What about Gorilla Girl? A black woman whose superpower was to shapeshift into a gorilla.
(Seriously, what where they thinking?)
There are undeniable bad characters.
What you say basically seems the same as there no bad teams only bad coaches that hinder them from prospering.
If a character needs to be redeemed meaning revamped it's basically admitting they're a failure that needs a makeover much like bars in bar rescue.
But you can make him great. The Reverend in the first year of Books of Magic, for example. Turned his disciples into steampunk monstrosties. Turner D Century could have done that if he weren't an average monthly comic book villian. We've seen other incarnations of that trope.

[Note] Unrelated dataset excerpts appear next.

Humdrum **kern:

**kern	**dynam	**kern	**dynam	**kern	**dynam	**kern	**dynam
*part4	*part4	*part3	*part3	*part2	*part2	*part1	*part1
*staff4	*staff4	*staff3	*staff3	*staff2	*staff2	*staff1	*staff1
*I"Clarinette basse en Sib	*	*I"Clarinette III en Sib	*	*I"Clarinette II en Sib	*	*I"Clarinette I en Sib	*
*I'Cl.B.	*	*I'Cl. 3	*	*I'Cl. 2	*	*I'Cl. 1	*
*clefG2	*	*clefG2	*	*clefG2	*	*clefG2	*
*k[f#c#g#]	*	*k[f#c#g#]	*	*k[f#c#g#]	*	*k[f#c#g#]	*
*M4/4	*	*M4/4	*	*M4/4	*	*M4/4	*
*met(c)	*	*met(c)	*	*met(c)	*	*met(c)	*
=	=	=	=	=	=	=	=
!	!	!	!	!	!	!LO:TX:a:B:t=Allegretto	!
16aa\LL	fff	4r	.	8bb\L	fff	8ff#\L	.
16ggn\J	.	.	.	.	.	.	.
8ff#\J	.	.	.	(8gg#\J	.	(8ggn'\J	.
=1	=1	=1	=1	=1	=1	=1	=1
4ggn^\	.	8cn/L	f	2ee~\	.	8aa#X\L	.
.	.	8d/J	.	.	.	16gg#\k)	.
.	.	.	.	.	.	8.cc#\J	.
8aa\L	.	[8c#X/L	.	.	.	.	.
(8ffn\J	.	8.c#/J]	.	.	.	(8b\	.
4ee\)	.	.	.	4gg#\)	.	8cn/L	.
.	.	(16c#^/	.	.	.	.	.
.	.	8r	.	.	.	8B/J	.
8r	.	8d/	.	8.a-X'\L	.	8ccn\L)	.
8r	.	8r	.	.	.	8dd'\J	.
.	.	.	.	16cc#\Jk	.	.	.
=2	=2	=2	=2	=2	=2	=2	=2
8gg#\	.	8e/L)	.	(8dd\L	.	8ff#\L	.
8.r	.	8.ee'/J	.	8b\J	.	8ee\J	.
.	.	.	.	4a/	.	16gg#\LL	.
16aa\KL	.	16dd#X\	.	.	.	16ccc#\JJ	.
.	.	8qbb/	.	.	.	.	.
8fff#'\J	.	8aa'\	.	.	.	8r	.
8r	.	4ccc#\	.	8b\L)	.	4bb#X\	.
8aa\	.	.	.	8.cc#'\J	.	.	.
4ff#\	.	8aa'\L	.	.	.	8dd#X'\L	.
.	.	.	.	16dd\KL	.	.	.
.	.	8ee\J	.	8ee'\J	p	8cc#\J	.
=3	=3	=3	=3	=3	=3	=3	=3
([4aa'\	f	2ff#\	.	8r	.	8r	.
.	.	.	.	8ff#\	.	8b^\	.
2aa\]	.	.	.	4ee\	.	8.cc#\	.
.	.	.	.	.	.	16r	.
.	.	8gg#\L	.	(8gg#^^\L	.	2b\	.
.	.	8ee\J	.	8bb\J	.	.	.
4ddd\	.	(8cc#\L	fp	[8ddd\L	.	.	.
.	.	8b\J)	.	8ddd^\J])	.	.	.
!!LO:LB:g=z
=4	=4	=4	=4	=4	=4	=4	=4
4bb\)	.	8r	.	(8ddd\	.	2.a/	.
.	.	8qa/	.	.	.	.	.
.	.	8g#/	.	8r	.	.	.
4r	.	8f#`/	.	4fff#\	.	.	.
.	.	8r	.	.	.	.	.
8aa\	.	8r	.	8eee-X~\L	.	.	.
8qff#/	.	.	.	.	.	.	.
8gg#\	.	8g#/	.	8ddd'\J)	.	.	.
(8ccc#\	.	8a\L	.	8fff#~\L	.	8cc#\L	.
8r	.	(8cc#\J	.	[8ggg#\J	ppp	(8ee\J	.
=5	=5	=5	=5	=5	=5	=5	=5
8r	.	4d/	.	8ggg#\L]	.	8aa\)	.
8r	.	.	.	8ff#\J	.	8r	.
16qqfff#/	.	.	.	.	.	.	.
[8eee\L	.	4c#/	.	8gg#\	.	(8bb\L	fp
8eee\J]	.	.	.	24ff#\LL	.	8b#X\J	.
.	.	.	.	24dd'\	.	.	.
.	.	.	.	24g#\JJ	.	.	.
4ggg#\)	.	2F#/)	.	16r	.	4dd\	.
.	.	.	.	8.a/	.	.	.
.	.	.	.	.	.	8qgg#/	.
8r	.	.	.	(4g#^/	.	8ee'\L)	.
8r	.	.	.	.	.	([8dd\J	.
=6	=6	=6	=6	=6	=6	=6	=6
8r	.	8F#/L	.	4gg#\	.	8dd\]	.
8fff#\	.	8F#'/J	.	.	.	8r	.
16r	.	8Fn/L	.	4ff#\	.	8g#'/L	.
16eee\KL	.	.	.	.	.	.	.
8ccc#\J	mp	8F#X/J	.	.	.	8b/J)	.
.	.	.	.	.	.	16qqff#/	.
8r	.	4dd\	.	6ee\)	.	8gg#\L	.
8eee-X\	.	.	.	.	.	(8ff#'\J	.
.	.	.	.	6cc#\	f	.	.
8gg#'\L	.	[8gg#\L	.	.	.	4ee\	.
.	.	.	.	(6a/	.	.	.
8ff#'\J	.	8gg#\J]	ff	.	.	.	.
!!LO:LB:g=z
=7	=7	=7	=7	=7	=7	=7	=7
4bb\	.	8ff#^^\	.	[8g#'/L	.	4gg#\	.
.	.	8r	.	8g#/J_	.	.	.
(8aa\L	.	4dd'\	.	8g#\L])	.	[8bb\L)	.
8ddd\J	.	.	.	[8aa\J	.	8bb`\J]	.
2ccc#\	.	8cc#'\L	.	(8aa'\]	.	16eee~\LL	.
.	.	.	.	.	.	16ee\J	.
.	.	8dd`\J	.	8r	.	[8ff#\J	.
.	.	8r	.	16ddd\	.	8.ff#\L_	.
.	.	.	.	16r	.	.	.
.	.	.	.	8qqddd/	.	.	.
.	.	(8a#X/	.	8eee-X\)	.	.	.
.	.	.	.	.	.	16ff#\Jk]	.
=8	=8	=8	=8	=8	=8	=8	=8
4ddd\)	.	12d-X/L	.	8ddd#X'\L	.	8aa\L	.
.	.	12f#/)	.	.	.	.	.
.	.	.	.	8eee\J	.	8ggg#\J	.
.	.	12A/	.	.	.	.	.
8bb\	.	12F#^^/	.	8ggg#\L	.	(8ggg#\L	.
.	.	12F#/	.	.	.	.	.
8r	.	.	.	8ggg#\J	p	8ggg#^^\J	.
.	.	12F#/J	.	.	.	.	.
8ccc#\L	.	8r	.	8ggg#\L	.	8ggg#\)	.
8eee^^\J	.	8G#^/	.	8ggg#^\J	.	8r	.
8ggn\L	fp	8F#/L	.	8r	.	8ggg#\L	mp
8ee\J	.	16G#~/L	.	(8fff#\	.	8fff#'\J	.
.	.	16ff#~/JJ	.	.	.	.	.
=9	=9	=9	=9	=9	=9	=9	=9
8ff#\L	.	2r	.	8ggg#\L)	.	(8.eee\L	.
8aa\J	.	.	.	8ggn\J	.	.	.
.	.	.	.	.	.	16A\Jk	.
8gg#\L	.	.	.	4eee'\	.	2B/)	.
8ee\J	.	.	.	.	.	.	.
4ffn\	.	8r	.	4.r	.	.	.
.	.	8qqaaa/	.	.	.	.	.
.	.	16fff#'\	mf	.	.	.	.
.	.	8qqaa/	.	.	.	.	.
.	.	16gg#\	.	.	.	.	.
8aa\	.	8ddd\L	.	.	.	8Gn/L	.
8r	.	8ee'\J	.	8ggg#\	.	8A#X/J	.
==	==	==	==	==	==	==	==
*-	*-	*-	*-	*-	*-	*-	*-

That's not what I'm saying because the characters aren't real and they don't have any power on what happens to them, they are what their creators or writers make them out to be.
Another example is Daken who was not good under a bad writer (Daniel Way), but once Marjorie Liu came in he got way more interesting.
Heck back in the day Stilt-Man was considered a legit threat.
Last edited by Jeremi; 10-14-2014 at 06:54 AM.
No, Daken was never interesting.
"It's not whether you win or lose, it's whether I win or lose." - Peter David, on life
"If you can't say anything nice about someone, sit right here by me." - Alice Roosevelt Longworth, on manners
"You're much stronger than you think you are." - Superman, on humankind
All-New, All-Different Marvel Checklist
How in the hell did that "Black Bomber" character not end the thread right there and then? None of the other characters mentioned in this thread even come close to being as "inherently" bad.
However, since BB didn't turn out to be DC's first "black" superhero, maybe he could be introduced to the DC universe as a complex character who start out a white bigot, then changes for the better because of his ability. Or he could make a fantastic villain for an actually black superhero.
I think the latter would be better. Because I get the feeling that as a superhero, he'd end up becoming more popular than most if not all of DC's actual black characters. So, BB could very well be one of those inherently bad character ideas, unless he's portrayed as a villain.